Data Driven Efficiency for E-Warehousing: Descriptive and Prescriptive Analytics

Abstract

Based on data provided by a warehouse logistics management company, we analyze the warehousing operation and its major processes of order picking and order consolidation. Without access to the actual layouts and process flow diagrams, we analyze the data to describe the processes in detail, and prescribe changes to improve the operation.

We investigate the characteristics of the order preparation process and the order consolidation operation. We find that products from different orders are mixed for effective picking. Similar products from different orders are picked together in containers called totes. Full totes are stored in a buffer area, and then routed to a conveyor system where products are sorted. The contents of the totes are then consolidated into orders. This order consolidation process depends on the sequence in which totes are processed and has a huge impact on the order completion time. OCP is a new problem for both the warehouse management system and the parallel machine scheduling literature. We provide mathematical formulations for the problem and devise two solution methods. The first is a simulated annealing metaheuristic, while the second is an exact branch-and-price method.
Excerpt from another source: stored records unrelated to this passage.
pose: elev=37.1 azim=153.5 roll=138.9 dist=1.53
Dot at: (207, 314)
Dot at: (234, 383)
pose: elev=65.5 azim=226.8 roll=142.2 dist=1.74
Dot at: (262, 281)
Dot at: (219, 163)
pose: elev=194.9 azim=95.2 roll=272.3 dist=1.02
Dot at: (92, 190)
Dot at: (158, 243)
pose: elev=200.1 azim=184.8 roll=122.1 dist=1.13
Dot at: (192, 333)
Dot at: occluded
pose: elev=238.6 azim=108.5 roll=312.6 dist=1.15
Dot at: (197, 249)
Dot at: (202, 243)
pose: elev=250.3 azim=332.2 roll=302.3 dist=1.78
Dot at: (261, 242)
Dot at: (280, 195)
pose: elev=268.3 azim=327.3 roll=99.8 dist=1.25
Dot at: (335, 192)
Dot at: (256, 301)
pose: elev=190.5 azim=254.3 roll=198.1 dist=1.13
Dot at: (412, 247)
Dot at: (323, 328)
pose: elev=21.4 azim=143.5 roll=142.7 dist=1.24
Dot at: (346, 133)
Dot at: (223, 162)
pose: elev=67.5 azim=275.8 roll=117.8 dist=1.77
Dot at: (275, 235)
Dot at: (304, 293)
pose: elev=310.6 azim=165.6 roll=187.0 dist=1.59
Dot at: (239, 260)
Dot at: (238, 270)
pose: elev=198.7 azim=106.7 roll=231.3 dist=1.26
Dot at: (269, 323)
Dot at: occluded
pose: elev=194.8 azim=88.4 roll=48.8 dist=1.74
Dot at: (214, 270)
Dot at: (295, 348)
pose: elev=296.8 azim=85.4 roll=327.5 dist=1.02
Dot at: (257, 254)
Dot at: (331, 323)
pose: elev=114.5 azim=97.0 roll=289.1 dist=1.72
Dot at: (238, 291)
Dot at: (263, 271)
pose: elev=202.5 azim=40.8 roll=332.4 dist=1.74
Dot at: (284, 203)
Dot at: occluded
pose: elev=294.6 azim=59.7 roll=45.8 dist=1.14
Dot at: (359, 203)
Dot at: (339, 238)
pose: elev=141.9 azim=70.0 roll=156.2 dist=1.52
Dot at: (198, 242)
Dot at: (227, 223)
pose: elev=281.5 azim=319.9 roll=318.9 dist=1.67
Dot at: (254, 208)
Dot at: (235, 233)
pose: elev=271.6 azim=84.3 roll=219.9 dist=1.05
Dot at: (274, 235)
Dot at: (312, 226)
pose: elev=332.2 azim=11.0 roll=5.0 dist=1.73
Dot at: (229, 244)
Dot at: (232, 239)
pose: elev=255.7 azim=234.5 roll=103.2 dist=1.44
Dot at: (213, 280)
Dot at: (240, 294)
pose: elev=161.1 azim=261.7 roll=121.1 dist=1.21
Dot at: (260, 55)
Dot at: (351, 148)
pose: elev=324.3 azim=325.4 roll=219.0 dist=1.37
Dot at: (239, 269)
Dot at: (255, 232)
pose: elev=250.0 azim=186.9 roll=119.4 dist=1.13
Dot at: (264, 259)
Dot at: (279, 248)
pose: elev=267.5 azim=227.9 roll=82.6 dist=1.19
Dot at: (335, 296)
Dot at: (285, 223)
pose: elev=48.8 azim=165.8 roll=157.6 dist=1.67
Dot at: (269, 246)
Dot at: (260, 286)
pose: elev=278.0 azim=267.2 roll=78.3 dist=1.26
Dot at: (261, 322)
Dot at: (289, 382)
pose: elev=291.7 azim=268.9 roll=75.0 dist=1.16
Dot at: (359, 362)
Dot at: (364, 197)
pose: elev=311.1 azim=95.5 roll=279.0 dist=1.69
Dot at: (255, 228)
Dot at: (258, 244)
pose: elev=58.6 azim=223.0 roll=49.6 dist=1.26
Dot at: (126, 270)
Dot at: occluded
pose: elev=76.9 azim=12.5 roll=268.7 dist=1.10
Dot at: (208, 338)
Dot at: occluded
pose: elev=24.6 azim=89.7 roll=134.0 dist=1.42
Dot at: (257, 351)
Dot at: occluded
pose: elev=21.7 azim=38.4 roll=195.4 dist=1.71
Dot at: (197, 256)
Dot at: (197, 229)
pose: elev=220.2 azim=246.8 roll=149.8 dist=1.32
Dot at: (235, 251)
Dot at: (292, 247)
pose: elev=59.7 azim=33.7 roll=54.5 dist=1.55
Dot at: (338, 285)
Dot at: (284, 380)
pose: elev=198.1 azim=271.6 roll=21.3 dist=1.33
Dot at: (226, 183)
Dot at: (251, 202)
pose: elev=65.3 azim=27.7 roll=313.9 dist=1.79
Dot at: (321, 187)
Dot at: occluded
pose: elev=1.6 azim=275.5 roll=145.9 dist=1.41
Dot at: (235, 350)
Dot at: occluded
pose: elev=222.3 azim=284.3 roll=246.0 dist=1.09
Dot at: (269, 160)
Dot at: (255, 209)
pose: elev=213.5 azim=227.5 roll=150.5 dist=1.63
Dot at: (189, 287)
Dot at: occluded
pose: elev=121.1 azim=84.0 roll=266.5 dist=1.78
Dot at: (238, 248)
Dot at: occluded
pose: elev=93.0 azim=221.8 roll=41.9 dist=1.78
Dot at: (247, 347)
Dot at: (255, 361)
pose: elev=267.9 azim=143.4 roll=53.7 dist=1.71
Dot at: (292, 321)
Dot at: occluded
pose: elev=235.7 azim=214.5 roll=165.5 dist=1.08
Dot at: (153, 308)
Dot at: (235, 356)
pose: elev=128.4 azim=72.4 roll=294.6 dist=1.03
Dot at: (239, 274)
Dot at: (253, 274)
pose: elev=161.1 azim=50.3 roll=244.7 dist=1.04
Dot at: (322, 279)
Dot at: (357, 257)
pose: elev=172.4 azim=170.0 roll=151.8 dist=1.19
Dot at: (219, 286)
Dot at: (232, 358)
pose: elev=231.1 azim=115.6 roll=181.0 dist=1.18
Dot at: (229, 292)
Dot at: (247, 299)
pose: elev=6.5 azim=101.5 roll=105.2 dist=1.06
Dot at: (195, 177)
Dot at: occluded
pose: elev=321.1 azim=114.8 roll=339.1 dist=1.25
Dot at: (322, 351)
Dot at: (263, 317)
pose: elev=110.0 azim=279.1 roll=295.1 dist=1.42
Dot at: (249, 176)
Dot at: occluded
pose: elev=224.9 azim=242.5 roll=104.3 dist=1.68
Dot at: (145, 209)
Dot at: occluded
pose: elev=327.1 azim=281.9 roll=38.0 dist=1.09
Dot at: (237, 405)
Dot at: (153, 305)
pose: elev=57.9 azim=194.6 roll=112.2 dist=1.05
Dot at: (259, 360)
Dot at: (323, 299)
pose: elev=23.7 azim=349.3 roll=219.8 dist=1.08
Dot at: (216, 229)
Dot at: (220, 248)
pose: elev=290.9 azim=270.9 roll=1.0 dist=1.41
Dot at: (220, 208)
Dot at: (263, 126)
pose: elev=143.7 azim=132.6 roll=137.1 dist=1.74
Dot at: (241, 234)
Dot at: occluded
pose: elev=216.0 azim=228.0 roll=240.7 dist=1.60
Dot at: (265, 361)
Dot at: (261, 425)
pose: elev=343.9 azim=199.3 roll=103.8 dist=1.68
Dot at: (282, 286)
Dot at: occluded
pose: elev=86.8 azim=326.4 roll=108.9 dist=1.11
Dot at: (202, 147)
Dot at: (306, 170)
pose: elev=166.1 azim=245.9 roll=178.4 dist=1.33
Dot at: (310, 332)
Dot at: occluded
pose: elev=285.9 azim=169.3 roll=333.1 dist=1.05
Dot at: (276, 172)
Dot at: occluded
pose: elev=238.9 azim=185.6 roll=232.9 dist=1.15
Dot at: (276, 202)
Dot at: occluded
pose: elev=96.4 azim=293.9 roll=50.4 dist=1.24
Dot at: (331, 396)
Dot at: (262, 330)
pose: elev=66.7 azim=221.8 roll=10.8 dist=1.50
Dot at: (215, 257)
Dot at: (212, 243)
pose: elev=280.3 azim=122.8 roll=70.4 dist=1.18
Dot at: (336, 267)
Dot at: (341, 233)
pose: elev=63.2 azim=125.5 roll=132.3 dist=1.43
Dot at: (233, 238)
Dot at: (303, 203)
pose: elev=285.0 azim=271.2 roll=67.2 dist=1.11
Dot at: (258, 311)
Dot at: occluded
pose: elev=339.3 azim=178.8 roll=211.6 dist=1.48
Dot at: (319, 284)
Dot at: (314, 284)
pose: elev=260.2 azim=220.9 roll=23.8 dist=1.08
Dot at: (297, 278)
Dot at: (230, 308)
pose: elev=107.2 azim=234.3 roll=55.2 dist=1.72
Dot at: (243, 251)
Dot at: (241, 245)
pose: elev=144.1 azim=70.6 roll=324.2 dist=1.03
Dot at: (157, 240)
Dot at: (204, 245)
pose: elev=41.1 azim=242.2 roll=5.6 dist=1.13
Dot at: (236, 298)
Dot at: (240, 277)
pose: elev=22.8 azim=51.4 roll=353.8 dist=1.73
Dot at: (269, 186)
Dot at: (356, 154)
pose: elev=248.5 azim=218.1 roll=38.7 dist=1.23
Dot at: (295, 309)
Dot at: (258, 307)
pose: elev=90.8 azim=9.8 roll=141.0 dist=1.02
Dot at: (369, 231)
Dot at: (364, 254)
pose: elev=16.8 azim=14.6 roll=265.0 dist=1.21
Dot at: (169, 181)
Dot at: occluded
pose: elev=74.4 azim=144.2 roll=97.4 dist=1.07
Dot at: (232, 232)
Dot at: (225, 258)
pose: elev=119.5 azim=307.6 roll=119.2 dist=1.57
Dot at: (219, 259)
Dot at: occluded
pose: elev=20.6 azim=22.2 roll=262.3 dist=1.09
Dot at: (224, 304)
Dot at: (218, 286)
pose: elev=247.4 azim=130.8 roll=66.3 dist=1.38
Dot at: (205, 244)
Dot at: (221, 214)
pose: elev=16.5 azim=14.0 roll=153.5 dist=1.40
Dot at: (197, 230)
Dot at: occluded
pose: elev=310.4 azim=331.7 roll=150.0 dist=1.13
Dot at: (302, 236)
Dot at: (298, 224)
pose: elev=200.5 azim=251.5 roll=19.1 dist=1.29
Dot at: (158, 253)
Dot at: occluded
We test the solutions on both random and industry data. Simulated Annealing is found to achieve near optimal solutions within 0.01 % of optimality. For the branch-and-price approach, we use a set partitioning formulation and a column generation method where the subproblems are single machine scheduling problems that are solved using dynamic programming. We also devise a new branching rule and new dynamic programming algorithm to solve the subproblem after branching. To assess the efficiency of the proposed branch-and-price methodology, we compare against the branch-and-price approach of Chen and Powell (1999) for the parallel machine scheduling problem. We take advantage of the fact that OCP is a generalization of the parallel machine scheduling problem. The proposed, more general, branch-and-price approach achieves the same solution quality, but takes more time.